EXTRACTED TEXT ▸
We benchmarked twelve OpenAI models against the latency budget of a real voice agent — five runs each, warmed and cold, default and priority tier. The data shows a clear portfolio: which model belongs on the live turn, which belongs on bounded sub-tasks, and which belongs off the wire. Here is the methodology, the gotchas behind the headline numbers, and the per-turn routing pattern Cloudax uses in production. By Cloudax.
Live voice has an inflexible latency budget. A human-sounding turn-around — the gap between a caller stopping and the agent starting — sits at roughly 700–900 milliseconds end-to-end. By the time you account for ASR, network round-trips, TTS and audio buffering, the LLM call itself has maybe 400 milliseconds to produce the first token. That budget rules out most of the models in OpenAI's catalogue for the live turn.
We benchmarked twelve OpenAI models — across the nano, mini and full size classes, on both the default and priority service tiers — with five runs each, warmed and cold. Each run measured time-to-first-token (TTFT), which is what matters for live voice, not tokens-per-second throughput. The agent prompt was a realistic Cloudax production system message, not a stripped-down hello-world.
The priority service tier delivers materially lower TTFT for the same model, but the delta is not uniform. For some smaller models the gap is small enough that default-tier is fine for the live turn. For the larger models the priority tier is the difference between fitting and missing the budget. The data shows where the line sits for each size class.
The practical pattern is not "pick one model and run everything on it" — it's per-turn routing. Cloudax uses the fastest nano-class model on the live turn (where the caller is waiting), a mini-class model on bounded sub-tasks where a slightly slower but more capable model can think for a moment, and the larger full-class models off the wire — for batch summaries, post-call analysis and decisioning that doesn't sit on the conversational critical path.
Every voice agent stack should know four numbers: median TTFT under load, p95 TTFT under load, the network round-trip from your serverless platform to the model endpoint, and the time-to-first-audio out of TTS. Those four numbers — not benchmark accuracy — decide whether the conversation sounds human.

EXTRACTED RECORDS ▸
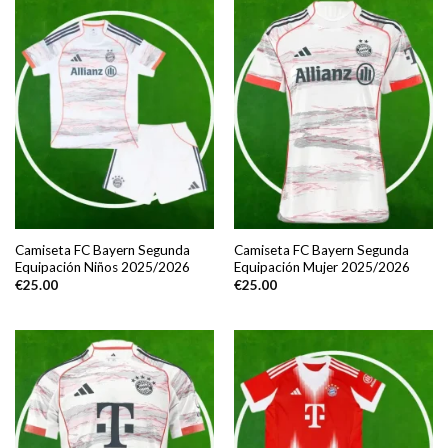
Camiseta FC Bayern Segunda
Camiseta FC Bayern Segunda
Equipación Niños 2025/2026
Equipación Mujer 2025/2026
€
25.00
€
25.00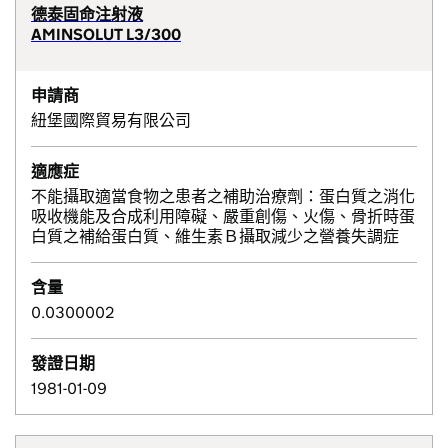
德泰固命注射液
AMINSOLUT L3/300
申請商
紐堡國際貿易有限公司
適應症
不能攝取適當食物之患者之補助治療劑：蛋白質之消化
吸收機能及合成利用障礙、嚴重創傷、火傷、骨折時蛋
白質之補給蛋白質、維生素Ｂ攝取減少之營養失調症
含量
0.0300002
發證日期
1981-01-09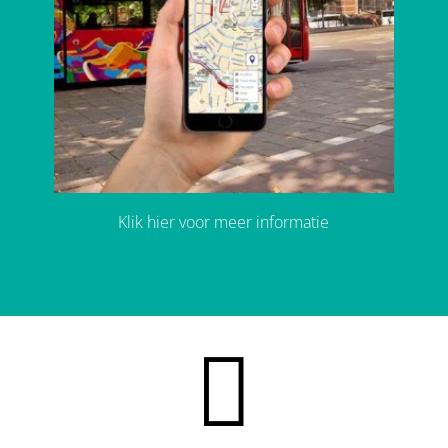
Klik hier voor meer informatie
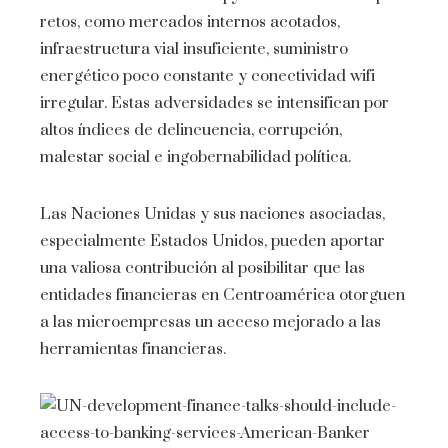
retos, como mercados internos acotados,
infraestructura vial insuficiente, suministro
energético poco constante y conectividad wifi
irregular. Estas adversidades se intensifican por
altos índices de delincuencia, corrupción,
malestar social e ingobernabilidad política.
Las Naciones Unidas y sus naciones asociadas,
especialmente Estados Unidos, pueden aportar
una valiosa contribución al posibilitar que las
entidades financieras en Centroamérica otorguen
a las microempresas un acceso mejorado a las
herramientas financieras.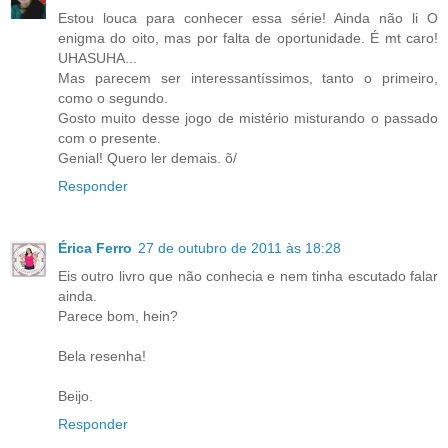
Estou louca para conhecer essa série! Ainda não li O
enigma do oito, mas por falta de oportunidade. É mt caro!
UHASUHA...
Mas parecem ser interessantíssimos, tanto o primeiro,
como o segundo.
Gosto muito desse jogo de mistério misturando o passado
com o presente.
Genial! Quero ler demais. õ/
Responder
Érica Ferro
27 de outubro de 2011 às 18:28
Eis outro livro que não conhecia e nem tinha escutado falar
ainda.
Parece bom, hein?
Bela resenha!
Beijo.
Responder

WORK TO COMPLETE ▸ Summarize the text on voice agent latency in two sentences. Work from the text on voice agent latency alone.

ANSWER SPACE ▸ Cloudax benchmarked twelve OpenAI models on time-to-first-token against the latency budget of a live voice agent, where the LLM call has roughly 400 milliseconds to produce the first token. The results point to per-turn routing: the fastest nano-class model on the live turn, a mini-class model on bounded sub-tasks, and full-class models off the wire for batch summaries, post-call analysis and decisioning.